RDP 9011: Inflation and Corporate Taxation in Australia Appendix: Data

Gross debt excludes non-financial debt such as trade creditors and provisions for such items as deferred income tax. Equity is the book value of shareholders' equity (share capital, reserves, retained profits) less intangible assets, priority interests and preference capital, on which firms are obliged to pay dividends.

With the exception of convertible securities such as notes and debentures, which are included in equity, debt represents the firm's interest bearing liabilities and equity represents the firm's non-interest bearing liabilities.

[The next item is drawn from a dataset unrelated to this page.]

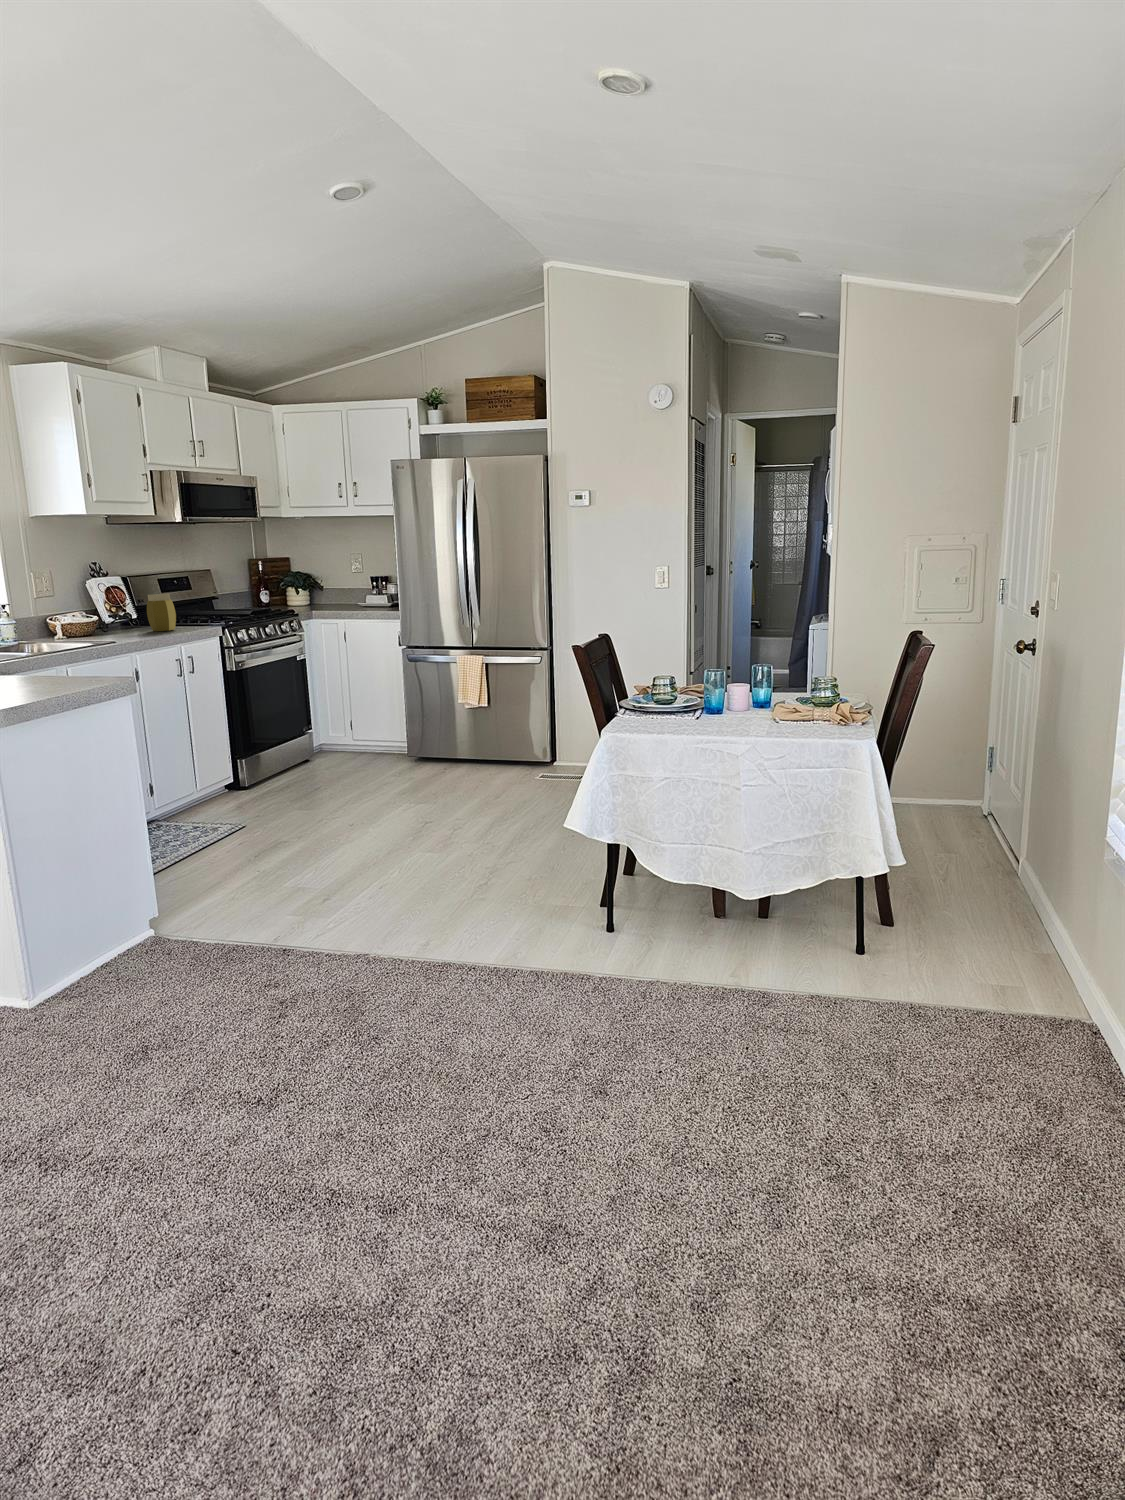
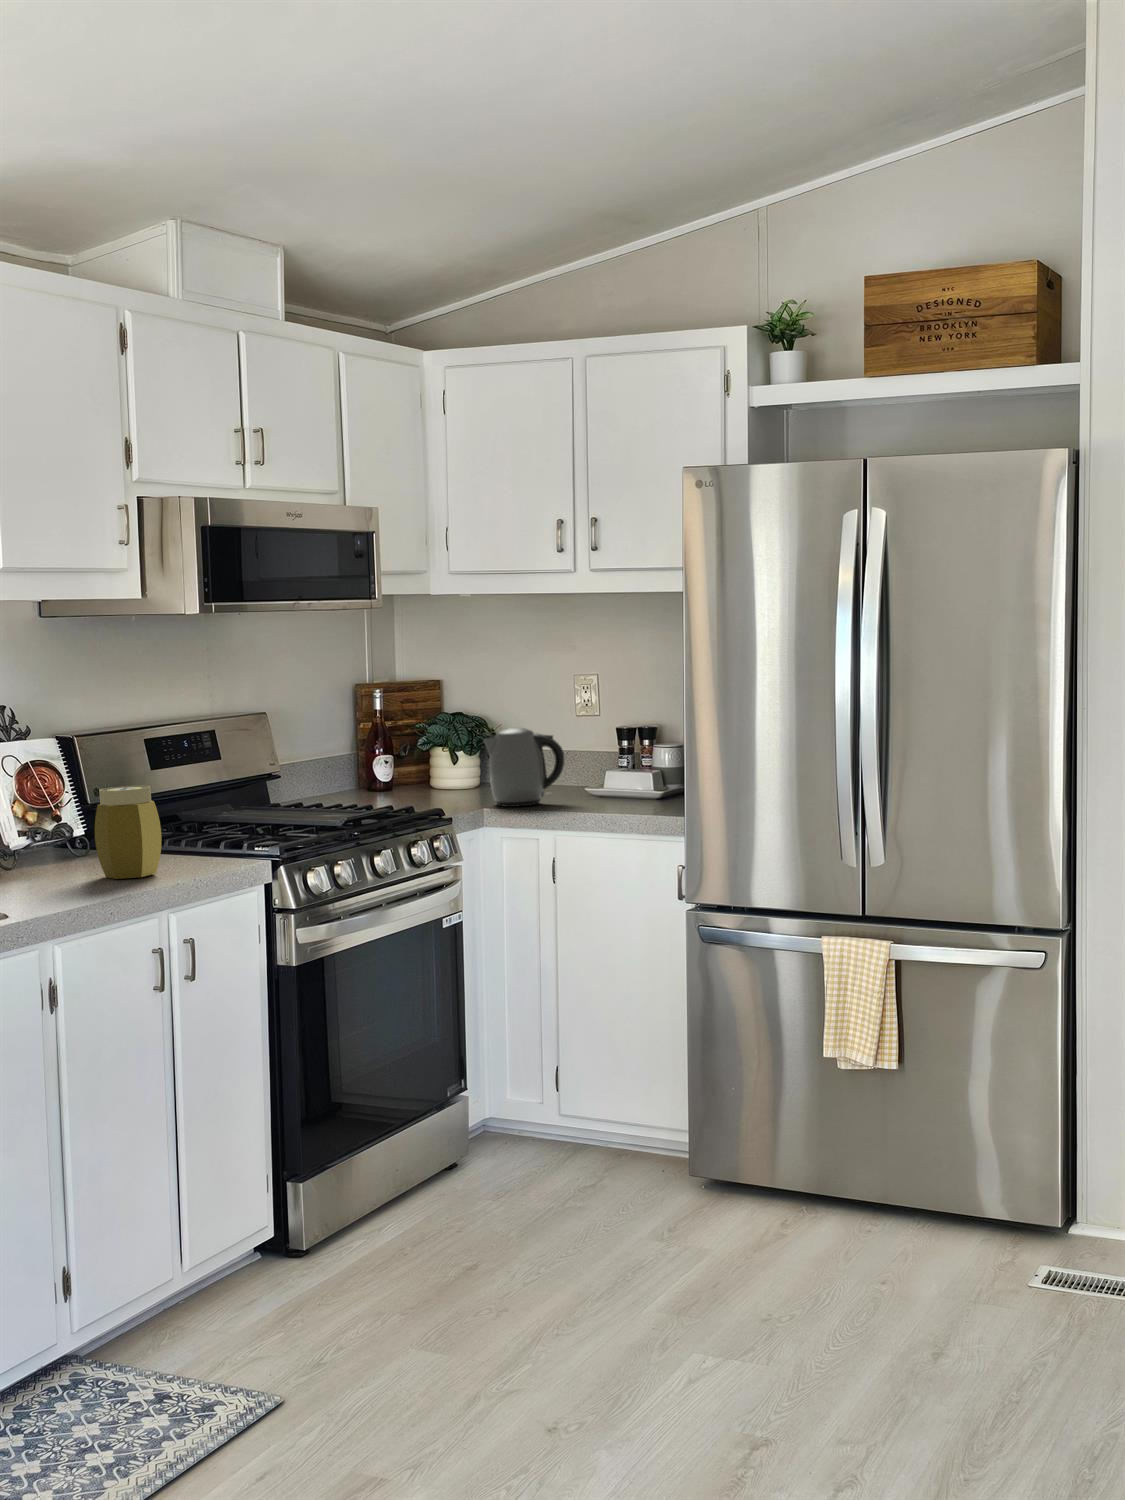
kettle: none [310,576,347,610] -> present [483,728,565,807]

The sample includes some firms that came into public existence during the period in question and completely excludes those which went out of public existence during the period. Hence it would be misleading to graph the levels of debt and equity separately – to do so would overstate the rise in the respective levels. The rise in the ratio of the two will be understated if those firms which ceased to exist during the 1980s were typically highly leveraged. But this is likely to be of second order importance.

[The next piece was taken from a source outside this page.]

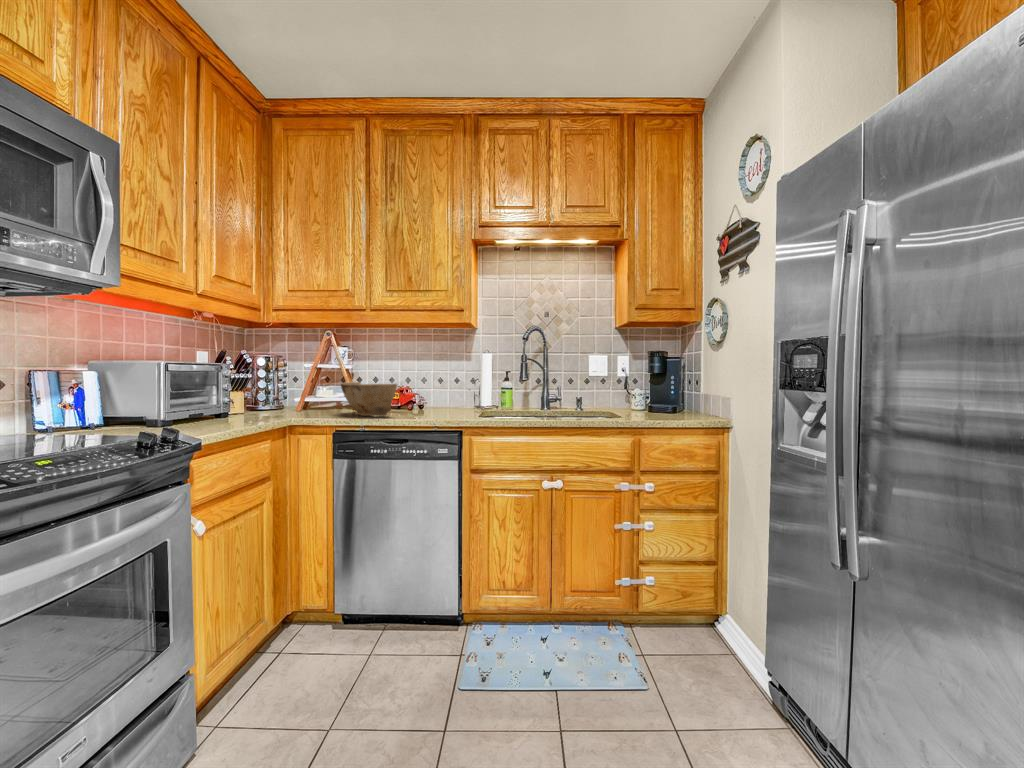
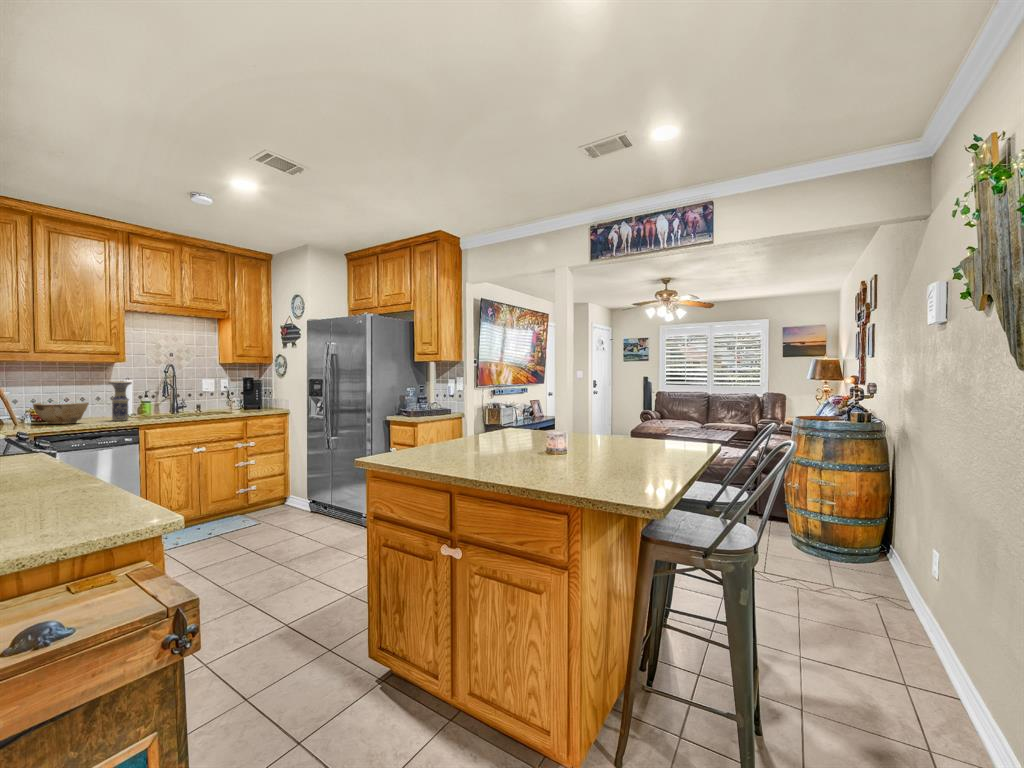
vase: none [426,351,458,418] -> present [109,381,132,421]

A comparison of the 1989 sample with the 1988 sample illustrates this point. Apart from the observation for 1987/88, the two series are very similar. Most of the difference between the two observations for 1987/88 (0.95, down from 1.06) is due to the subsequent dropping out of highly geared companies.

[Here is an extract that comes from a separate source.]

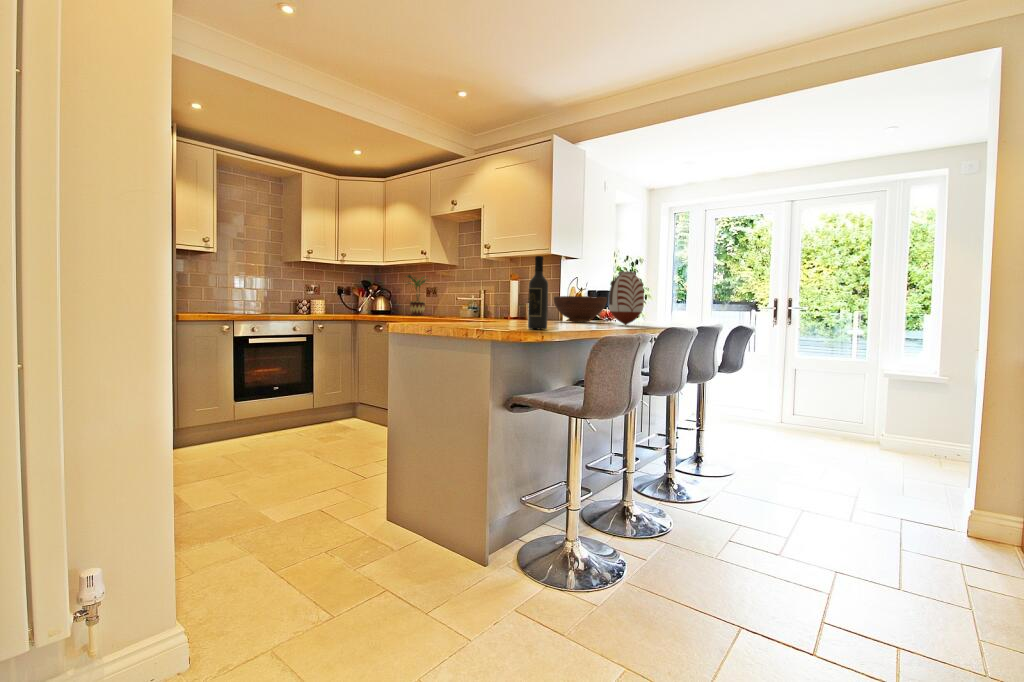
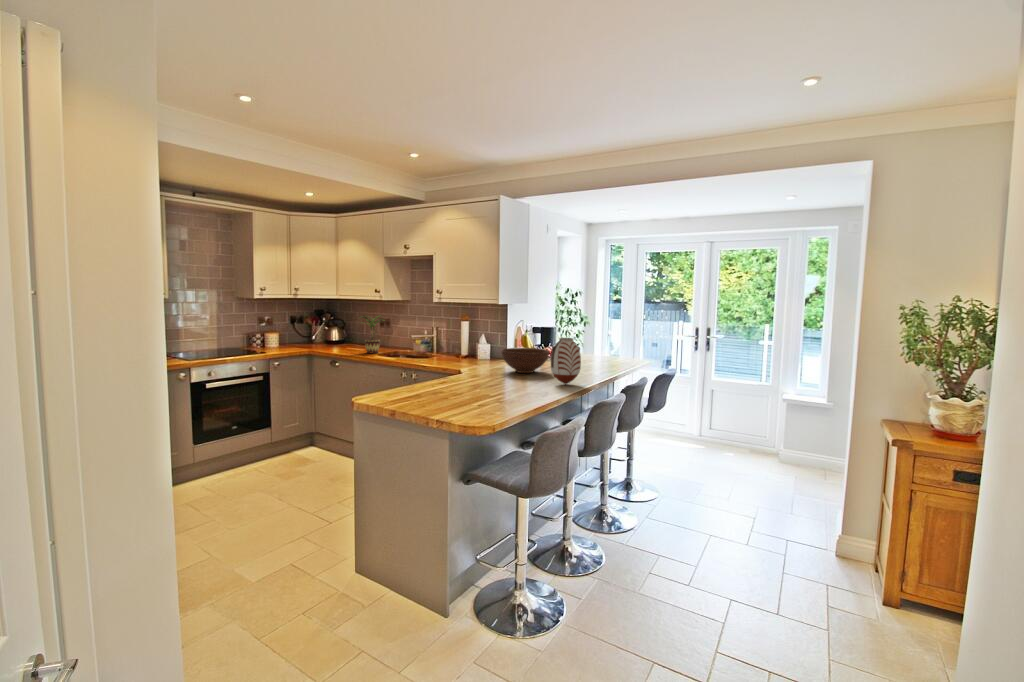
wine bottle: present [528,256,548,329] -> none [481,353,499,417]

While the amount of intra-corporate sector lending may have risen markedly over the period, there are no compelling reasons to believe the amount of corporate lending to those outside the corporate sector grew disproportionately. Hence movements in aggregate gross debt should be fairly representative of movements in aggregate net debt.

Banks have extremely high debt to equity ratios as deposits are regarded as debt. Consequently they were deleted from the sample.